V&A museum plans to revive design skills

By Sean Coughlan
Education correspondent

  • Published
Museum lessonsImage source, V&A
Image caption,
The V&A will work with regional museums to encourage a revival in craft and design skills

The Victoria and Albert Museum in London is launching a schools project to fill the gap in creating a new generation of designers.

The museum wants to revive interest in its specialist areas of art and design, in a project that will include museums in Blackburn and Coventry.

The Victoria and Albert Museum will lend them some of its artefacts.

Director Tristram Hunt says the museum has a responsibility to "promote design education for the future".

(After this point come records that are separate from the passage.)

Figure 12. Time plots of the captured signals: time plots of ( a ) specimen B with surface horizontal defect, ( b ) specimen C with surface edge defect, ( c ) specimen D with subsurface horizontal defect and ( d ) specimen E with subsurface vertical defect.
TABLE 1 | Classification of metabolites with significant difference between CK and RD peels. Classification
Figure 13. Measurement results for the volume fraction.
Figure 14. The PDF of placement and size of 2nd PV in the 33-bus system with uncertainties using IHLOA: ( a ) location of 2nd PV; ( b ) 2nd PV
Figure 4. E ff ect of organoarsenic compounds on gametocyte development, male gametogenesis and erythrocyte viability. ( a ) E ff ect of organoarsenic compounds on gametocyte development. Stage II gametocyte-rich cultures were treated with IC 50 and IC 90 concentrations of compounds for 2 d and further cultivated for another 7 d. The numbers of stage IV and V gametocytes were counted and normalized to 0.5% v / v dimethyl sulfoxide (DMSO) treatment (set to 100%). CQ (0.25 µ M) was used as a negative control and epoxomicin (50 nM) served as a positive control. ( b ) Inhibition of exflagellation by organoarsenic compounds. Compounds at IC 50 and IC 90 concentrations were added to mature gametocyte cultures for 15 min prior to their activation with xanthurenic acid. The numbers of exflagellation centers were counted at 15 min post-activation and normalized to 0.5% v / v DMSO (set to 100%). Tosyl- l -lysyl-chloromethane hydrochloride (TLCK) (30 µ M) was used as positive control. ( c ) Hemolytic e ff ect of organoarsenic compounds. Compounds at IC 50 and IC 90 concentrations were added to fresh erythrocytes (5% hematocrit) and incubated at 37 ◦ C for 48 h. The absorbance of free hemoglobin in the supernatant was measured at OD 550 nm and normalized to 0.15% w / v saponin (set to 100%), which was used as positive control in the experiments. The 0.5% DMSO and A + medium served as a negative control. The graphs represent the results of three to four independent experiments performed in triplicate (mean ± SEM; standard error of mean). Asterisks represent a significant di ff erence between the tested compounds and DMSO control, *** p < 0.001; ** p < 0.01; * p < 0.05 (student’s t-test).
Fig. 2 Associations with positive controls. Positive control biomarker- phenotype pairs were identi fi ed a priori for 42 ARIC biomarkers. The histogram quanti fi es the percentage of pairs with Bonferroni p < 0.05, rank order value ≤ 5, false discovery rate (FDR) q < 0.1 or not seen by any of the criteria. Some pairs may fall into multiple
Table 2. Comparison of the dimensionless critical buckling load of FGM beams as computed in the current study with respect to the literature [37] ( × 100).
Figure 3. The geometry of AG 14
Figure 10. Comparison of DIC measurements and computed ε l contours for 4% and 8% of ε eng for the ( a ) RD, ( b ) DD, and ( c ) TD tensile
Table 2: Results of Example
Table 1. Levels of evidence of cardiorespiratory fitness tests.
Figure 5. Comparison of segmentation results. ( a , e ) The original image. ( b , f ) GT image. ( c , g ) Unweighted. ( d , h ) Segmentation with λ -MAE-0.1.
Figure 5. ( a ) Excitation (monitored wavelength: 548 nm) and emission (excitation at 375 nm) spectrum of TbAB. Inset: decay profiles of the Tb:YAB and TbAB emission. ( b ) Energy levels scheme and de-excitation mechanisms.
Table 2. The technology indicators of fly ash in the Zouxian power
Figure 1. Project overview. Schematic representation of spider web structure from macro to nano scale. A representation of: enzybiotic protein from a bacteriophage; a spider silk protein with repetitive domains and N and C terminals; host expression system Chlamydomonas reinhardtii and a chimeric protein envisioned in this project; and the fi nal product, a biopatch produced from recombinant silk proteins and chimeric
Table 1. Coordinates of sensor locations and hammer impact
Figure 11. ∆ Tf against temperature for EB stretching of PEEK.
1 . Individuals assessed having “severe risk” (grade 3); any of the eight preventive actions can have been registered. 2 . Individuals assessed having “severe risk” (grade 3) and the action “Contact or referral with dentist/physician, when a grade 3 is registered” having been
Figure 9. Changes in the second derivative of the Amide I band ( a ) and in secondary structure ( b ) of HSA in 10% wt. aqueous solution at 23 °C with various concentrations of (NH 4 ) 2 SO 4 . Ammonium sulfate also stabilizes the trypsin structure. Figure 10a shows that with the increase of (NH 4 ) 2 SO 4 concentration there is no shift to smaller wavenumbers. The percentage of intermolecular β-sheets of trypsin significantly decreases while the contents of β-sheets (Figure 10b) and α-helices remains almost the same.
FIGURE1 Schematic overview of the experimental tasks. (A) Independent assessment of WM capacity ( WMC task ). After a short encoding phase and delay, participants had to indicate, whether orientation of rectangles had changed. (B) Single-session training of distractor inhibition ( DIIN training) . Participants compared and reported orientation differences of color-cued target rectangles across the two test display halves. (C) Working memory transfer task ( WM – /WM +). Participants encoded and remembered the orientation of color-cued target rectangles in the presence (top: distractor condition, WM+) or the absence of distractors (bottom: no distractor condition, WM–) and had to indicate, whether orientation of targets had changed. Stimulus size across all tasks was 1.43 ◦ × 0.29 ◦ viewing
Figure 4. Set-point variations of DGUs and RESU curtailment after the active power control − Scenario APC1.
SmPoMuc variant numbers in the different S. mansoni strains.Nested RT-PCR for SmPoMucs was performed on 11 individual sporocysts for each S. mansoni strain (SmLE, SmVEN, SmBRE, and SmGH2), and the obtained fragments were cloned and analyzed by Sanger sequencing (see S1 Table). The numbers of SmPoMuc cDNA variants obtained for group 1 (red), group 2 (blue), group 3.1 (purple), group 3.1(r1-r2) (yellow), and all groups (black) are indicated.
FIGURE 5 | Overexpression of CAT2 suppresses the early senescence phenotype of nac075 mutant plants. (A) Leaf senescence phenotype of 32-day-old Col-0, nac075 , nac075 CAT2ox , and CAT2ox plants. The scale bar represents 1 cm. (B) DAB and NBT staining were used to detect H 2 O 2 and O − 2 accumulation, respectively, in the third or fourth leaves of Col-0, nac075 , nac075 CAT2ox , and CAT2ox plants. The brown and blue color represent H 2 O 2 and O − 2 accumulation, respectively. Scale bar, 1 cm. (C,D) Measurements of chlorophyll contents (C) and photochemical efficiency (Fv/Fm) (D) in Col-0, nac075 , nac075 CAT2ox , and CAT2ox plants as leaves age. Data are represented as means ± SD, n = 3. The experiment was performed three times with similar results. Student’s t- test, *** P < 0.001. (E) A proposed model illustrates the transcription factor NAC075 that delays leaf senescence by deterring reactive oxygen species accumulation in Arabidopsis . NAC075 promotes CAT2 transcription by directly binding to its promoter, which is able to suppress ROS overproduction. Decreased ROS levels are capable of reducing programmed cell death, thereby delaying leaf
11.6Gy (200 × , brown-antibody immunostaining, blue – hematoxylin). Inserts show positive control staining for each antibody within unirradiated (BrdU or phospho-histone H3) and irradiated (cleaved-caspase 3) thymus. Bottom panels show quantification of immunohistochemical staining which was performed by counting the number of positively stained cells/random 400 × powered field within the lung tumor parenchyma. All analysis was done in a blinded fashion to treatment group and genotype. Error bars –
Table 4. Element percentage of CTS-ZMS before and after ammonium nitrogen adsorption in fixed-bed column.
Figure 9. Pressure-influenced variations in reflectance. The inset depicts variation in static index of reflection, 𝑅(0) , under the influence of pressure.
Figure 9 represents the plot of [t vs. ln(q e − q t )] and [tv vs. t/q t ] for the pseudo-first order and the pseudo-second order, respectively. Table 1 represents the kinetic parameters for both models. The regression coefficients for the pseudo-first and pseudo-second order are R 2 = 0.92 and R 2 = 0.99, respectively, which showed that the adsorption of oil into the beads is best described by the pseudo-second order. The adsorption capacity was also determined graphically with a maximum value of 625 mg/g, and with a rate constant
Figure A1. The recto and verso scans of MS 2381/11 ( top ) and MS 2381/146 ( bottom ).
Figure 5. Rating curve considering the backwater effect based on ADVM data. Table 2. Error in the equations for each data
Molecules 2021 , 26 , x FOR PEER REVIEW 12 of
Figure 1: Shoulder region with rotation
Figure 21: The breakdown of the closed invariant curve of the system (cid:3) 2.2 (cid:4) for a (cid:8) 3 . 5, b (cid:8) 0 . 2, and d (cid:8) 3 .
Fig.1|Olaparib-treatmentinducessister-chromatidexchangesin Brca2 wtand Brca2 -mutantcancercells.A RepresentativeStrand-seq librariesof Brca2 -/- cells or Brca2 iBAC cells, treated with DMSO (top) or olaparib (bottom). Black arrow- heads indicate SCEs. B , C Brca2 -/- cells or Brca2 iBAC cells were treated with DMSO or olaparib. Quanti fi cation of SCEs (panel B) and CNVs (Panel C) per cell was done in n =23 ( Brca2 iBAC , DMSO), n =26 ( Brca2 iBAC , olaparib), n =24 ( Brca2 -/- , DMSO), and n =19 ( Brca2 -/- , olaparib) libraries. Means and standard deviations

The secondary schools project, called DesignLab Nation, is being funded by prize money won by the Victoria and Albert Museum (V&A) for being the Art Fund Museum of the Year.

The museum, which bills itself as "From Bauhaus to Bowie", wants to encourage interest in craft skills, particularly in industrial cities with a long heritage of design and manufacturing.

It is responding to worries about a lack of vocational skills and training for industry.

Image source, Getty Images
Image caption,
Tristram Hunt, now running the V&A, wants to promote design education

The project will begin in the autumn at the V&A in London and in Blackburn and Coventry, with plans to add other cities later, including Sheffield.

The intention is to cultivate the skills for local creative industries, in partnerships between museums and schools.

Blackburn has a long tradition in textiles and Coventry has design associated with its car industries.

The project will coincide with the start of a new design and technology GCSE and will support the revised qualification.

Mr Hunt, the former Labour politician who now heads the V&A, said creative industries were among "the UK's greatest national and economic assets".

"By bringing together local industry, museums and schools, DesignLab Nation will ensure that the V&A delivers on our founding purpose, to educate and inspire the artists, innovators, designers and creatives of tomorrow," he said.

Alice Barnard, chief executive of the Edge Foundation which promotes vocational learning, backed the project's support for "creative and technical innovation".

"These skills are becoming increasingly important as the creative sector of the economy grows rapidly," she said.